A couple
of interest groups graded Louisiana’s legislators harshly for their votes last
session. But a more comprehensive overview shows things weren’t as “bad” as
these groups make them out to be.
This month, stalwart grader the
Louisiana Association of Business and Industry put out its annual
scorecard, while Americans for Prosperity launched its initial version. Both hew to conservative
issue preferences, with the former representing business interests and the
latter ideological conservatives.
LABI provides a listing for every
legislator and grades them on a long list of votes, some procedural, some
final, with some counting for as little as less than one percent of the
cumulative score and the most about ten percent (weighings varied between
chambers). By contrast to this completeness, AFP does not attempt an aggregate
listing nor a grade; it simply shows how legislators who represent a postal
address voted on eight measures, most of these also appearing on LABI’s.
So for AFP’s site, this would
require parsing through dozens of addresses to see all, but with knowledge of
the picked final votes on bills, it’s clear that the majority of lawmakers had
more misses than hits according to the group. In the case of LABI, it computes
clear statistics for each that assigns a letter grade, leading to “failing”
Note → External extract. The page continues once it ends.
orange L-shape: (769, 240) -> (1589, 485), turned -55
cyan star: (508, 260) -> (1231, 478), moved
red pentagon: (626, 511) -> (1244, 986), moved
grades (below 60) for about half of the Legislature. This measure also has the
advantage of comparisons the previous years, which reveal that the 51 aggregate
score was the lowest since 2004 by far, and a full 15 points lower than in
2014.
But both paint an unnecessarily
pessimistic (if you agree with the groups’ goals) picture of legislators this
year, because both concentrate heavily, if not exclusively in the case of AFP,
on votes that deal with budgets and tax measures. About two-thirds of the LABI
Senate score and over four-fifths of the House score was based on these. And
while such votes are important and were disappointing in the main to
conservatives who wanted to see smaller government instead of tax increases,
they don’t tell the whole story.
Every year, as part of my other
blog that reviews and reports upon legislation when the Legislature is in the
session, the Louisiana Legislature Log,
I compile a voting
scorecard. It attempts to be a comprehensive overview of votes, along a
dimension the endpoints of which are conservatism/reformism and liberalism/populism,
picking out bills of some importance that present a choice in regards to these
concepts and where there was at least some disagreement among legislators.
These also are weighed by importance, although none singly this year was less
than five percent nor more than 15 percent. More importantly, the influence of
changes in tax rates or impositions is significantly smaller, at just 40
percent of the aggregated score for senators and 50 percent for
representatives. Nor are they limited, as in the case of LABI, just to issues
with a business connection, although many have at least an indirect one. As for
LABI higher scores represent more conservative preferences, with the LLL higher
scores represent more conservative/reform preferences.
This
year, the average LLL aggregate score was almost 57, so not far off the
LABI average aggregation. However, this does not represent much of a departure
from historical norms, being just 2.5 points below the 2014 score. In fact, it
was about four points higher than the average since 2004 inclusive, where understandably
until Republicans gained a majority in both chambers in 2010, the lifetime average
had been a bit below 50 whereas for LABI this was the first time its scale has
gone below 60 in that period.
Keep in mind that the indices don’t
measure exactly the same thing, which sometimes leads to a wildly differing
scores for the same legislator. For example, state Rep. Sam Jones was
lauded by LABI as the only high-scoring Democrat for last session, yet he
mustered only a 45 according to the LLL, half his LABI score. By contrast, Democrat
state Rep. Pat
Smith, a historically low LLL scorer who actually finished with the lowest
score in 2014, cast votes in a way that the LLL index ranked her on the
conservative/reform side of the leger at 65 while LABI scored her at about half
of that. But more often than not, the two indices agree on the relative
placement of a legislator; for example, Republican state Sen. Dale Erdey was the third-ranked LABI
scorers among senators at 80, while he scored perfectly on the LLL index, and
perfect LABI scorer Republican state Rep. Ray Garafalo managed
sixth highest at 75 in the House on the LLL index.
However, the LLL index does try to
be more comprehensive in its approach and (obviously as I would think) gives a
more well-rounded view of legislators’ voting habits. Most years, that gets
them as a whole into more trouble among conservatives than LABI’s scores would
indicate, but the extreme binging on tax increases this year punished them disproportionately
with LABI. So, maybe their overall performance this year wasn’t great, and
criticism levied by LABI and others that they gave short shrift to spending
reductions at the expense of enthusiasm for tax increases certainly is valid,
but they may not have failed as much as observers interested in a full spectrum
of conservative issues might have gathered from the publicity by LABI and AFP.